"In my view, Mr. Gensler helped perpetuate the lax regulation that contributed to our current economic crisis while he was Under Secretary of Treasury during the latter years of the Clinton administration. While Mr. Gensler has recently stated he supports stronger regulatory rules for financial markets, in 2000 he supported legislation that provided iron-clad protections against regulations of financial products such as credit default swaps and derivatives. I hardly need remind my colleagues in the Senate of the disastrous results of this course of action.
"Mr. President, the world of derivatives and credit default swaps is foreign to most Americans. The vulnerability of these markets to rampant speculation, and the complex set of regulatory structures needed to address the problem, are not easy to grasp - even for insiders in the financial industry. But my constituents in Washington state know all too well the consequences of inaction and lax oversight. To us, the financial meltdown is not just an object lesson in greed and avarice playing out on the Other Coast. It is an issue that has affected our daily lives.
"We remember when the lights went out all over the state when a rate crisis brought on by Enron's predatory speculation threw the West Coast power grid into disarray. This 'perfect storm,' a combination of drought, botched deregulation, and Enron's market manipulation, cost West Coast consumers more than $40 billion. It took years to unravel the mess.
"The rules of the financial game may be esoteric, but the consequences of financial meltdown are well understood by my constituents. It is because of my involvement in bringing Enron's speculative schemes to light and seeing the same type of abuses in the financial markets that I determined to take steps to ensure such abuse could not happen again.
"I am glad that President Obama has listened to those of us on Capitol Hill and those within his own administration who believed strongly that bold and timely action was critical to ensuring the stability of our financial markets. I continue to have concerns about Mr. Gensler's appointment to head the agency responsible for regulating the very swaps and other derivatives whose collapse amid unrestricted speculation caused so much damage to our economy. But in light of the administration's significant and potentially historic stand on new controls over derivatives markets, I am prepared to lift the hold on his confirmation and focus on ensuring that the legislation we pass gets the job done.

(Stored data)
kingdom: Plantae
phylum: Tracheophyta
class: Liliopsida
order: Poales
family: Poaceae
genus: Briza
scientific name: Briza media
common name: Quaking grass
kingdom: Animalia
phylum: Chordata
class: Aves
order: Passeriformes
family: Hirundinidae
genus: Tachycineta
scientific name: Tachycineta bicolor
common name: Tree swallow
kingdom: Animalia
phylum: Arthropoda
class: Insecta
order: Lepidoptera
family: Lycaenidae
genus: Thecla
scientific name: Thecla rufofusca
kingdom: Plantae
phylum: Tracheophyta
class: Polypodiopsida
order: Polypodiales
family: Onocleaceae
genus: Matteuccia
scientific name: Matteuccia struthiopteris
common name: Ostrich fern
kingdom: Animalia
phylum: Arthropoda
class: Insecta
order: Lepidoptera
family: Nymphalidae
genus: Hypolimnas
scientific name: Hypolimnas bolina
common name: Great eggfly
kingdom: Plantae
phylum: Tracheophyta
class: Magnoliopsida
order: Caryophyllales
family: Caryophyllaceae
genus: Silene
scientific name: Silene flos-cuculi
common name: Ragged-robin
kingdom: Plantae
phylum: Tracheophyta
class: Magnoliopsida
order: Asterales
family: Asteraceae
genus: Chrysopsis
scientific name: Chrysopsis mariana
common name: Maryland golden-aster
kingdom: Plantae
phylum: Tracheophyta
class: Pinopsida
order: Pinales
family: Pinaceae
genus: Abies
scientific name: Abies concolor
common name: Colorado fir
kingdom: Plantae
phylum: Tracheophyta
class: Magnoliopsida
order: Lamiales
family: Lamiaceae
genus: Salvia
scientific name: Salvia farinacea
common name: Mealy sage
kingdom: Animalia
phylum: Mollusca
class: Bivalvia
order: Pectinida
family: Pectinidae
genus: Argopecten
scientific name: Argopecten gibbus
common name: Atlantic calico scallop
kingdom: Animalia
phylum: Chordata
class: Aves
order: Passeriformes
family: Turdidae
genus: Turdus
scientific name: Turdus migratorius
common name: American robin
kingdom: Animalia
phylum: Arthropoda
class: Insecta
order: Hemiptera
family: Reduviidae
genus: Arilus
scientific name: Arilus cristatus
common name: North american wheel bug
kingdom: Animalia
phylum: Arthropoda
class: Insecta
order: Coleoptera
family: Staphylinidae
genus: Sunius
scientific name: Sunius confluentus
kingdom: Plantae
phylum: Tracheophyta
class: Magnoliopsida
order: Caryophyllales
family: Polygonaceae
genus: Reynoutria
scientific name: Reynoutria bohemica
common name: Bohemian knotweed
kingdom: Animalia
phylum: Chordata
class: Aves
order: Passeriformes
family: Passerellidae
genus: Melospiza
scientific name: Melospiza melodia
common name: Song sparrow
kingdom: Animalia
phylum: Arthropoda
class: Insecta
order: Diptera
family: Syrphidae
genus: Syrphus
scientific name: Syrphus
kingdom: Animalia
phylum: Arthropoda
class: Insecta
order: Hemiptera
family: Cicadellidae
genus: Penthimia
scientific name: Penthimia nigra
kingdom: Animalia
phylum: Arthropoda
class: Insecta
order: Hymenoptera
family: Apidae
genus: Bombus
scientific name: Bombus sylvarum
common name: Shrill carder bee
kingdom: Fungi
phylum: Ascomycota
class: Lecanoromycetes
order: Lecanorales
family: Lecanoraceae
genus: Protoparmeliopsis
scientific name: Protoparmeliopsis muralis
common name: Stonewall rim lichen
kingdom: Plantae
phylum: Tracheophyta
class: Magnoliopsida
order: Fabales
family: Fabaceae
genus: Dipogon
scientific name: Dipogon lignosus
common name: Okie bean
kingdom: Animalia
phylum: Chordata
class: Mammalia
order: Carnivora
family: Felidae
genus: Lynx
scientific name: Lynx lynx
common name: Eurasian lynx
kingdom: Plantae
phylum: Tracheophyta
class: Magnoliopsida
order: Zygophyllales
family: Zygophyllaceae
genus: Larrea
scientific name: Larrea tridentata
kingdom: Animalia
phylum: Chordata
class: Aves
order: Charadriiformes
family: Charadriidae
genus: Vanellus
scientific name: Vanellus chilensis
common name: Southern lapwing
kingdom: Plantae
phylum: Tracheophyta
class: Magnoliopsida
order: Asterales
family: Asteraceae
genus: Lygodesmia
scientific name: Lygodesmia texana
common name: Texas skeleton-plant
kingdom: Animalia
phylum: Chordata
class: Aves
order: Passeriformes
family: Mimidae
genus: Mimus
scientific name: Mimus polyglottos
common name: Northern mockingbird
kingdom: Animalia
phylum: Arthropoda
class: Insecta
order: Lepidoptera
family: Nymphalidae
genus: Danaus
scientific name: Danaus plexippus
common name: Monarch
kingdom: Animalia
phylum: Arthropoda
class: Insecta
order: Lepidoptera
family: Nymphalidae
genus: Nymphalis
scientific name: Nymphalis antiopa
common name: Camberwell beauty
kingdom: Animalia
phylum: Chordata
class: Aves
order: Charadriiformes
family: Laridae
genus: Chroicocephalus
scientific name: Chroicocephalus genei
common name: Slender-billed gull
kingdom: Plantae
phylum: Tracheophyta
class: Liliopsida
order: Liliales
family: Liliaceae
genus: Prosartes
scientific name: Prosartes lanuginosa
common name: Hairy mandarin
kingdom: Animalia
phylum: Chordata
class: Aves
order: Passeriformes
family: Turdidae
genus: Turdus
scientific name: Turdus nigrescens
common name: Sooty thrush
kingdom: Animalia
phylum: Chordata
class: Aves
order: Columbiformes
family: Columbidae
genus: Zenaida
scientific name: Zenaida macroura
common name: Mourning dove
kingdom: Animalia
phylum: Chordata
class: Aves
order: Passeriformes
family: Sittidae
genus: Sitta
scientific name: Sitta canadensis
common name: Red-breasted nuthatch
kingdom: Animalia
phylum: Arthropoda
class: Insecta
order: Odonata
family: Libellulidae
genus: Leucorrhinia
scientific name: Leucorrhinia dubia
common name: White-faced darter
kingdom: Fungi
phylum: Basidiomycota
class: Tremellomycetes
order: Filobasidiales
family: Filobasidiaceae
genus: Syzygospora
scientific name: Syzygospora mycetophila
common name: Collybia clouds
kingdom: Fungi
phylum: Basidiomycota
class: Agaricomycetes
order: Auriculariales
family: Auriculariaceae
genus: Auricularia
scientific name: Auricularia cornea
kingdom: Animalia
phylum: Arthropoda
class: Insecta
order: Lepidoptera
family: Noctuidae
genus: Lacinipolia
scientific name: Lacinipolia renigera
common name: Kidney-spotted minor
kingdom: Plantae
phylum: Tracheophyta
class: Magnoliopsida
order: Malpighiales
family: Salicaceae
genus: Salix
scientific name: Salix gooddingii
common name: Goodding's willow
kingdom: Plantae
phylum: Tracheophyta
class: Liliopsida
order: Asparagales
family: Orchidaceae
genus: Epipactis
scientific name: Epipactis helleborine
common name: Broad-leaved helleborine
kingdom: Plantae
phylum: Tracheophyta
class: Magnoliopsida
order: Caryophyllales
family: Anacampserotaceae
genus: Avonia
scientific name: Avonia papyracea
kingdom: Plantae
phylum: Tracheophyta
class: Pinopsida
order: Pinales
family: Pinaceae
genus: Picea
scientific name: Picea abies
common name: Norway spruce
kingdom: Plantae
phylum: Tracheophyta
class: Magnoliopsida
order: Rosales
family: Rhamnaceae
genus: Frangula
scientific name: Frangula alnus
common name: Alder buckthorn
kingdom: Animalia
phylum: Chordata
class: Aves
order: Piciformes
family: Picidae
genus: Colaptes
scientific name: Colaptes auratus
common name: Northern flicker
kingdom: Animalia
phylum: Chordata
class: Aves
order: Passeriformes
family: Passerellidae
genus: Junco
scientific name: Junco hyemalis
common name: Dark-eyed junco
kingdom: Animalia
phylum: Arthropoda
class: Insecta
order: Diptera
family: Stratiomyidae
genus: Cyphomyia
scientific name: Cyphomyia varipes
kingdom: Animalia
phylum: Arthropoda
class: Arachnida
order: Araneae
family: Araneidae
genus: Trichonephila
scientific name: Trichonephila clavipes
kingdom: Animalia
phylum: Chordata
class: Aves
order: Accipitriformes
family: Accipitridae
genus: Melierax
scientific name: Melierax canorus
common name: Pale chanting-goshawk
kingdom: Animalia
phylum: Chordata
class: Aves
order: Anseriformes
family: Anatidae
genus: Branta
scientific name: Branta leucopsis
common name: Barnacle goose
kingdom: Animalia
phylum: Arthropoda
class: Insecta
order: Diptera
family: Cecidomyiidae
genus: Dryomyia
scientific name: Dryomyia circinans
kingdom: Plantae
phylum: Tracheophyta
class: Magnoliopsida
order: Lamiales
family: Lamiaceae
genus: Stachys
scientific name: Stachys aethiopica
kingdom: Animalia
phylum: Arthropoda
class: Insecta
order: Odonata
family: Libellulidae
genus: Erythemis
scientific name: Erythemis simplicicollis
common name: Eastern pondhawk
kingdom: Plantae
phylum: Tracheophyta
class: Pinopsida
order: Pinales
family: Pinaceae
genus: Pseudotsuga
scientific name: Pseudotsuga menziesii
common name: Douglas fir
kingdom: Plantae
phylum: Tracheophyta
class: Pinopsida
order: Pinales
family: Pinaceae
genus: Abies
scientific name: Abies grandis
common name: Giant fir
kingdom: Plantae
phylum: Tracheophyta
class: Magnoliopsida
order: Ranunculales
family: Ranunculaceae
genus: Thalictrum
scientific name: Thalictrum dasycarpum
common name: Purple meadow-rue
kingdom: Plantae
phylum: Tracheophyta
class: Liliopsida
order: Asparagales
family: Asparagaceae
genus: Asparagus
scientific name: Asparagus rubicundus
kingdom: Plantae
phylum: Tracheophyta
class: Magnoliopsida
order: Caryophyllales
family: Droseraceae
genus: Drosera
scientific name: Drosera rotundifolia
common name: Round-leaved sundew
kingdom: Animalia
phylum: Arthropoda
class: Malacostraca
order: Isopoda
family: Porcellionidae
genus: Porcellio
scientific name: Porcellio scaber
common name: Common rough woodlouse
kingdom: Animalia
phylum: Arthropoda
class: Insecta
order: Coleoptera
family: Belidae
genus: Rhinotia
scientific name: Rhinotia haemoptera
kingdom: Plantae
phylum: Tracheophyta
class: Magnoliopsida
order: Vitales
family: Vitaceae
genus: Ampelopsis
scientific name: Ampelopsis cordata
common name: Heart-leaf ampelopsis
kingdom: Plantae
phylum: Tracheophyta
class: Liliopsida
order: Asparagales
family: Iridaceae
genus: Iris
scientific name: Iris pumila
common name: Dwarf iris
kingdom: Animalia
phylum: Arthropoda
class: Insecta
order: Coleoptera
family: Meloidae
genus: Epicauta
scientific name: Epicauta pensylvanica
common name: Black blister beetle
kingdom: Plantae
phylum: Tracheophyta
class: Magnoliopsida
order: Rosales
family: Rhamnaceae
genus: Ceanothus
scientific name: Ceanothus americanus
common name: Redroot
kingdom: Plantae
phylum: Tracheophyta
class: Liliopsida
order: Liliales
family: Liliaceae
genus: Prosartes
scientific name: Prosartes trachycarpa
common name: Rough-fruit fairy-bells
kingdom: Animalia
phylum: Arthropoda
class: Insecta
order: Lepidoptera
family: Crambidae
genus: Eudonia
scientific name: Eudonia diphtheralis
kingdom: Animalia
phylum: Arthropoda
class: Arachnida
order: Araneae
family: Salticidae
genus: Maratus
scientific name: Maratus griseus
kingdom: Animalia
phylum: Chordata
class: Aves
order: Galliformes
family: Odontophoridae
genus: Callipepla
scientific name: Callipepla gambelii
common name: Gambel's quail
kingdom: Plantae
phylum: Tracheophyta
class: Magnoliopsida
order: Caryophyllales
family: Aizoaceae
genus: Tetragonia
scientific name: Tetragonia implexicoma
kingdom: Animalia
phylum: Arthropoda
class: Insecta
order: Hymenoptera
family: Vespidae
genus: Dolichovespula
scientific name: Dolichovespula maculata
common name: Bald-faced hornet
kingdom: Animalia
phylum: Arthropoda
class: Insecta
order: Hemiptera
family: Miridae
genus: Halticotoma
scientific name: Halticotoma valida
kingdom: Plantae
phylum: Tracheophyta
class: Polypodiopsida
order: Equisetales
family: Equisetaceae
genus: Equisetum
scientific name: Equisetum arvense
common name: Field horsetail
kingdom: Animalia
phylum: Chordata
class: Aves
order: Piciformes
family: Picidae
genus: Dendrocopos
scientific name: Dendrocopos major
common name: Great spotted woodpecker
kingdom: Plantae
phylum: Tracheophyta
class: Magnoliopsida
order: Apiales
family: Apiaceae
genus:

### Action item
Carry on the statement about Mr. Gensler's confirmation, beginning after its last sentence.

### Response for this exercise
"I say that I hope the Obama administration's new policy stance will become a turning point because we have more work to do to make sure these concepts become law. The Treasury Department's announcement was not a piece of legislation but rather a policy outline, a statement of the kind of bill the White House could support. It is now up to us in Congress to turn these concepts into law. I am committed to working with the Senate leadership to ensure that the resulting legislation closes the loopholes that have made it easy for speculators to get around well-intentioned but poorly designed controls.
"Where necessary, we must be willing to go even further than the administration in crafting a bill that puts an end to destructive and predatory forms of speculation.
"But I applaud the bold positions outlined in the Treasury Secretary's letter to the House and Senate leadership yesterday.
"The idea here is not to impose regulation for regulation's sake. The idea is to protect the American people from the consequences of unrestrained speculation. Our constituents are justifiably angry because they have seen millions of jobs and trillions of dollars in savings evaporate while the speculators who aggravated this crisis float away on golden parachutes.
"Undoubtedly in the weeks to come, Wall Street interests will have a lot to say about these regulatory reforms. They should say it to the average Americans who have been taking a crash course in financial crisis over the past year. Our obligation is not to the speculators. It is to the people whose hard work, ingenuity, and extraordinary productivity provide the lift that has made our economy the envy of the world. If we can do our job and pass robust reform, their hard work will lift us out of the economic abyss."